Page

The administration was saved from this impasse by the need for the 
rearmament program followed by the war. Since 1947 the Cold War and 
the space program have allowed the same situation to continue, so that 
even today, prosperity is not the result of a properly organized 
economic system but of government spending, and any drastic reduction 
in such spending would give rise to an acute depression. 
THE ECONOMIC FACTORS
Page 540
     There are a number of important elements in the economic 
situation of the 20th century. 
     8. The increasing disparity in the distribution of income is the 
most controversial and least well-established characteristic of the 
system. It would appear that the disparity in national income has been 
getting wider. 
     In the US, the richest one-fifth receive 46% of the income in 
1910, 51% in 1929 and 48% in 1937. In the same three years, the share 
of the poorest one-fifth fell from 8% to 5.4% to 3.6%
     If instead of one-fifth, we examine the richest and poorest one-
tenth, in 1910 the ratio was 10, in 1929 it was 21.7, in 1937, it was 
34.4. This means that the rich were getting richer relatively and 
probably absolutely while the poor were getting poorer both relatively 
and absolutely.

Problem details
Translate this sentence from the economics text into Spanish: "There are a number of important elements in the economic situation of the 20th century." Rely on the economics text and nothing else.

Collected material
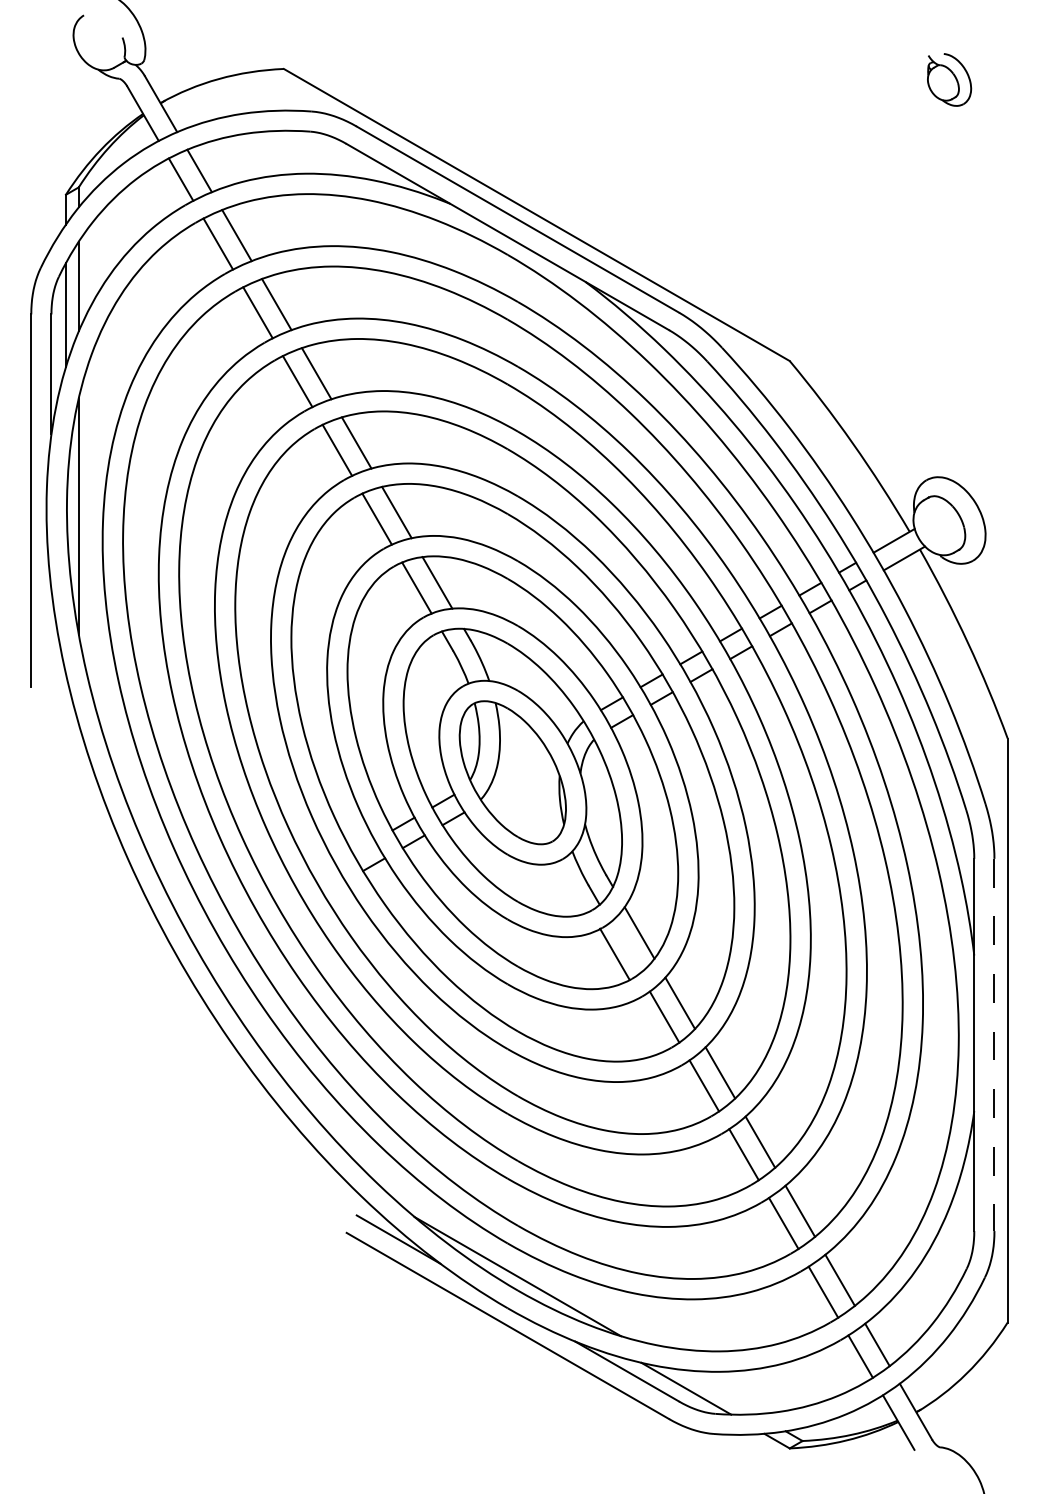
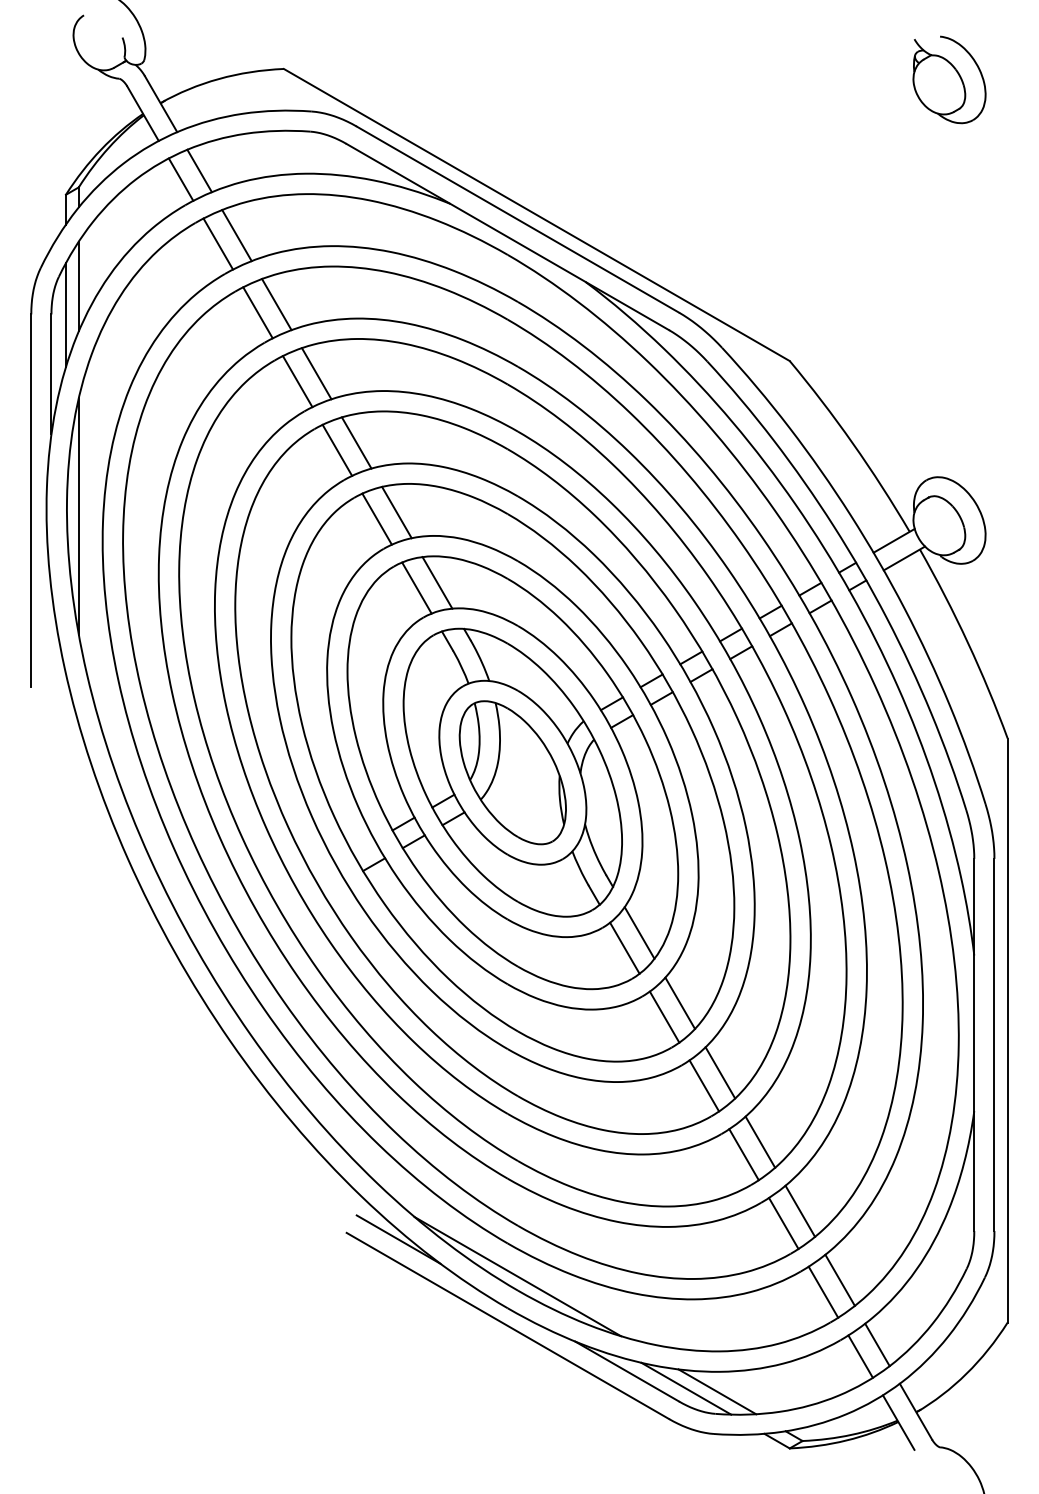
part at (949, 79) size: 46x54 px -> 75x90 px
line at (614, 953) position: (614, 953) -> (624, 947)
line at (994, 1045): dashed -> solid
line at (717, 1391): none -> present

Answer for the task
Hay varios elementos importantes en la situación económica del siglo XX.